Records provided
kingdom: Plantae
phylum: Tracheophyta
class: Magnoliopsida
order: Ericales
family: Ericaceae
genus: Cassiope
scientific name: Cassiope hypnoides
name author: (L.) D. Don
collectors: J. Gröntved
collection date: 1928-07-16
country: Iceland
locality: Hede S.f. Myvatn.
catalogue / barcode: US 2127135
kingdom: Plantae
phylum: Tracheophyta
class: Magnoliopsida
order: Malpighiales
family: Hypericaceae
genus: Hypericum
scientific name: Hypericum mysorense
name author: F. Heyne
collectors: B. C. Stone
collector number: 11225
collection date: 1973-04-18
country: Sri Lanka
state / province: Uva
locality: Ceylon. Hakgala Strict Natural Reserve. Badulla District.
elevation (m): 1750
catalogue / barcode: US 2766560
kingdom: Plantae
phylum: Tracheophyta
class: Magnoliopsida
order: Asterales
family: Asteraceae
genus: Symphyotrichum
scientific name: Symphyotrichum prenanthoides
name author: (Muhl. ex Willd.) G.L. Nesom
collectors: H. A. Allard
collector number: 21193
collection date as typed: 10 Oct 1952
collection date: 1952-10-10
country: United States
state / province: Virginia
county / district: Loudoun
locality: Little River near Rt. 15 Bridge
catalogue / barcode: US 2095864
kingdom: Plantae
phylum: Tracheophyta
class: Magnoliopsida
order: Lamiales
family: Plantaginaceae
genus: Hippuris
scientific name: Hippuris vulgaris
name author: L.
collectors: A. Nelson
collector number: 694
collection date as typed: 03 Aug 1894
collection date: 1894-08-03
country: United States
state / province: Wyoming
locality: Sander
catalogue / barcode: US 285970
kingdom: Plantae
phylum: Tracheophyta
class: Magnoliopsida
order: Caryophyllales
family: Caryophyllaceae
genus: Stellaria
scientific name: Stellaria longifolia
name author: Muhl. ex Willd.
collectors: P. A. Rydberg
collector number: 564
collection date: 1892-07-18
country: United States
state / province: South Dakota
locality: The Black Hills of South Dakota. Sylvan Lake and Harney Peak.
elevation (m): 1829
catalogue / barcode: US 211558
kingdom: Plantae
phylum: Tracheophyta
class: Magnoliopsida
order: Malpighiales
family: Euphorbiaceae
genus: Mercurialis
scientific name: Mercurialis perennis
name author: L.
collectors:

Task instructions
Write out the listing word for word, from its first line through the line that contains "family: Hypericaceae", and include that line.

Complete answer
kingdom: Plantae
phylum: Tracheophyta
class: Magnoliopsida
order: Ericales
family: Ericaceae
genus: Cassiope
scientific name: Cassiope hypnoides
name author: (L.) D. Don
collectors: J. Gröntved
collection date: 1928-07-16
country: Iceland
locality: Hede S.f. Myvatn.
catalogue / barcode: US 2127135
kingdom: Plantae
phylum: Tracheophyta
class: Magnoliopsida
order: Malpighiales
family: Hypericaceae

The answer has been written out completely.